The Best Little Book on Data
How’s that for a book title? Would it pique your interest? Would you download it and read it? Do you have friends or co-workers who would be interested in it?
Why am I asking?
Because it doesn’t exist. Yet. Call it a working title for a project I’ve been kicking around in my head for a couple of years. In a lot of ways, this blog has been and continues to be a way for me to jot down and try out ideas to include in the book. This is my first stab at trying to capture a real structure, though.
The Best Little Book on Data
In my mind, the book will be a quick, easy read — as entertaining as a greased pig loose at a black-tie political fundraiser — but will really hammer home some key concepts around how to use data effectively. If I’m lucky, I’ll talk a cartoonist into some pen-and-ink, one-panel chucklers to sprinkle throughout it. I’ll come up with some sort of theme that will tie the chapter titles together — “myths” would be good…except that means every title is basically a negative of the subject; “Commandments” could work…but I’m too inherently politically correct to really be comfortable with biblical overtones; an “…In which our hero…” style (the “hero” being the reader, I guess?). Obviously, I need to work that out.
First cut at the structure:
- Introduction — who this book is for; in a nutshell, it’s targeted at anyone in business who knows they have a lot of data, who knows they need to be using that data…but who wants some practical tips and concepts as to how to actually go about doing just that.
- Chapter 1: Start with the Data…If You Want to Guarantee Failure — it’s tempting to think that, to use data effectively, the first thing you should do is go out and query/pull the data that you’re interested in. That’s a great way to get lost in spreadsheets and emerge hours (or days!) later with some charts that are, at best, interesting but not actionable, and, at worst, not even interesting.
- Chapter 2: Metrics vs. Analysis — providing some real clarity regarding the fundamentally different ways to “use data.” Metrics are for performance measurement and monitoring — they are all about the “what” and are tied to objectives and targets. Analysis is all about the “why” — it’s exploratory and needs to be hypothesis driven. Operational data is a third way, but not really covered in the book, so probably described here just to complete the framework.
- Chapter 3: Objective Clarity — a deeper dive into setting up metrics/performance measurement, and how to start with being clear as to the objectives for what’s being measured, going from there to identifying metrics (direct measures combined with proxy measures), establishing targets for the metrics (and why, “I can’t set one until I’ve tracked it for a while” is a total copout), and validating the framework
- Chapter 4: When “The Metric Went Up” Doesn’t Mean a Gosh Darn Thing — another chapter on metrics/performance measuremen. A discussion of the temptation to over-interpret time-based performance metrics. If a key metric is higher this month than last month…it doesn’t necessarily mean things are improving. This includes a high-level discussion of “signal vs. noise,” an illustration of how easy it is to get lulled into believing something is “good” or “bad” when it’s really “inconclusive,” and some techniques for avoiding this pitfall (such as using simple, rudimentary control limits to frame trend data).

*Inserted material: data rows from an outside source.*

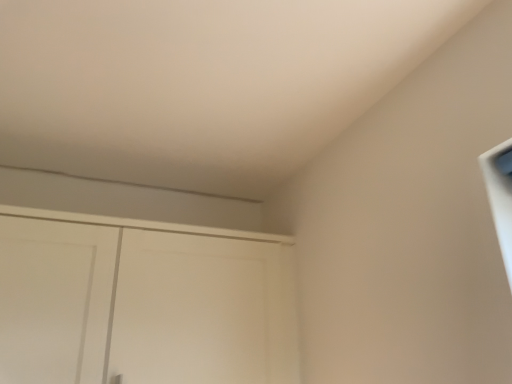
You are a GUI agent. You are given a task and a screenshot of the screen. Output one action in this format:
    pyautogui.click(x=<x>, y=<y>)
    Task: Click on the white matte door at lower left
    The height and width of the screenshot is (384, 512).
    Given the screenshot: What is the action you would take?
    pyautogui.click(x=142, y=304)

What do you see at coordinates (142, 304) in the screenshot?
I see `white matte door at lower left` at bounding box center [142, 304].

The height and width of the screenshot is (384, 512). In order to click on white matte door at lower left in this screenshot , I will do `click(142, 304)`.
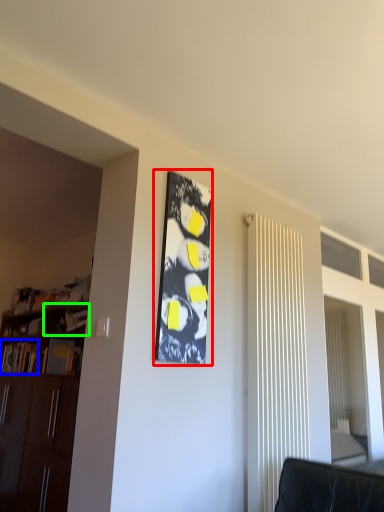
Question: Based on their relative distances, which object is farther from bulletin board (highlighted by a red box)? Choose from book (highlighted by a blue box) and shelf (highlighted by a green box).

Choices:
 (A) book
 (B) shelf

Answer: (A)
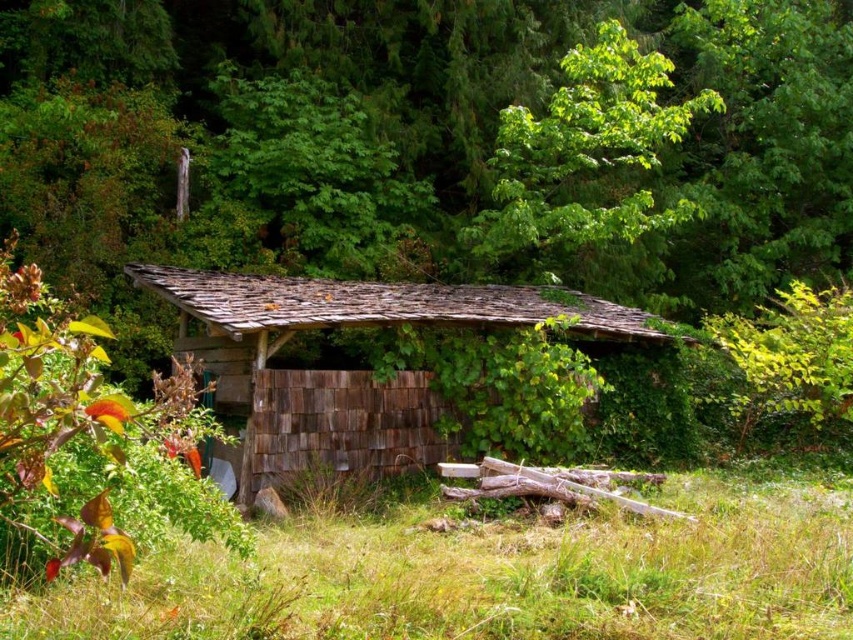
Can you confirm if green grass at lower center is positioned to the right of weathered wood hut at center?

In fact, green grass at lower center is to the left of weathered wood hut at center.

Between green grass at lower center and weathered wood hut at center, which one has more height?

With more height is weathered wood hut at center.

Which is behind, point (358, 572) or point (277, 310)?

The point (277, 310) is more distant.

This screenshot has width=853, height=640. What are the coordinates of `green grass at lower center` in the screenshot? It's located at (494, 577).

Between weathered wood hut at center and green leafy tree at upper center, which one appears on the right side from the viewer's perspective?

Positioned to the right is green leafy tree at upper center.

Does weathered wood hut at center have a larger size compared to green leafy tree at upper center?

No.

The width and height of the screenshot is (853, 640). Describe the element at coordinates (349, 369) in the screenshot. I see `weathered wood hut at center` at that location.

Locate an element on the screen. weathered wood hut at center is located at coordinates (349, 369).

Which is more to the right, green grass at lower center or green leafy tree at upper center?

green leafy tree at upper center

Which is behind, point (338, 548) or point (503, 147)?

The point (503, 147) is more distant.

Locate an element on the screen. The width and height of the screenshot is (853, 640). green grass at lower center is located at coordinates (494, 577).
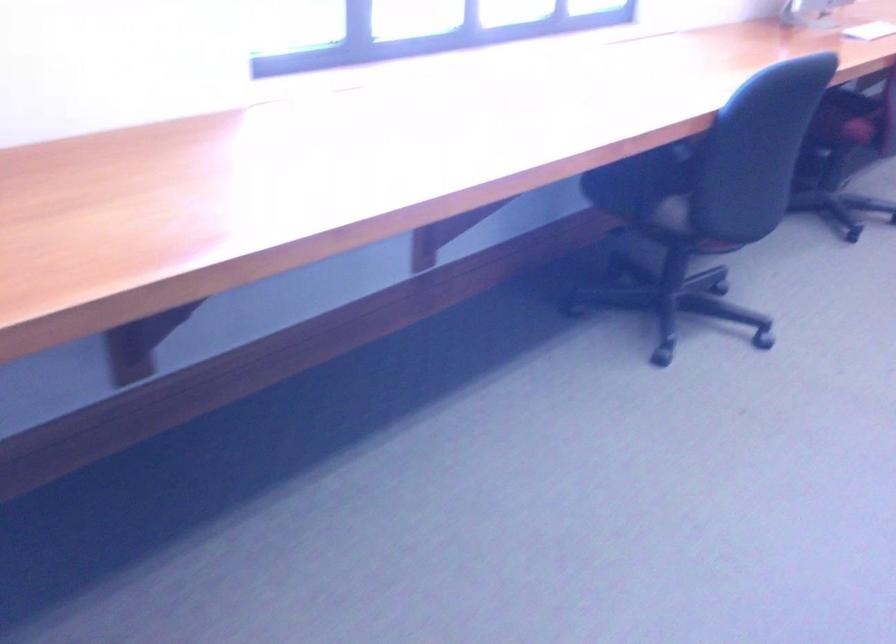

- Chapter 5: Remember the Scientific Method? — a deeper dive on analysis and how it needs to be hypothesis-driven…but with the twist that you should validate that the results will be actionable just by assessing the hypothesis before actually pulling data and conducting the analysis
- Chapter 6: Data Visualization Matters — largely, a summary/highlights of the stellar work that Stephen Few has done (and, since he built on Tufte’s work, I’m sure there would be some level of homage to him as well). This will include a discussion of how graphic designers tend to not be wired to think about data and analysis, while highly data-oriented people tend to fall short when it comes to visual talent. Yet…to really deliver useful information, these have to come together. And, of course, illustrative before/after examples.
- Chapter 7: Microsoft Excel…and Why BI Vendors Hate It — the BI industry has tried to equate MS Excel with “spreadmarts” and, by extension, deride any company that is relying heavily on Excel for reporting and/or analysis as being wildly early on the maturity curve when it comes to using data. This chapter will blow some holes in that…while also providing guidance on when/where/how BI tools are needed (I don’t know where data warehousing will fit in — this chapter, a new chapter, or not at all). This chapter would also reference some freely downloadable spreadsheets with examples, macros, and instructions for customizing an Excel implementation to do some of the data visualization work that Excel can do…but doesn’t default to. Hmmm… JT? Miriam? I’m seeing myself snooping for some help from the experts on these!
- Chapter 8: Your Data is Dirty. Get Over It. — CRM data, ERP data, web analytics data, it doesn’t matter what kind of data. It’s always dirtier than the people who haven’t really drilled down into it assume. It’s really easy to get hung up on this when you start digging into it…and that’s a good way to waste a lot of effort. Which isn’t to say that some understanding of data gaps and shortcomings isn’t important.
- Chapter 9: Web Analytics — I’m not sure exactly where this fits, but it feels like it would be a mistake to not provide at least a basic overview of web analytics, pitfalls (which really go to not applying the core concepts already covered, but web analytics tools make it easy to forget them), and maybe even providing some thoughts on social media measurement.
- Chapter 10: A Collection of Data Cliches and Myths — This may actually be more of an appendix, but it’s worth sharing the cliches that are wrong and myths that are worth filing away, I think: “the myth of the step function” (unrealistic expectations), “the myth that people are cows” (might put this in the web analytics section), “if you can’t measure it, don’t do it” (and why that’s just plain silliness)
- Chapter 11: Bringing It All Together — I assume there will be such a chapter, but I’m going to have to rely on nailing the theme and the overall structure before I know how it will shake out.
What do you think? What’s missing? Which of these remind you of anecdotes in your own experience (haven’t you always dreamed of being included in the Acknowledgments section of a book? Even if it’s a free eBook?)? What topic(s) are you most interested in? Back to the questions I opened this post with — would you be interested in reading this book, and do you have friends or co-workers who would be interested? Or, am I just imagining that this would fill a gap that many businesses are struggling with?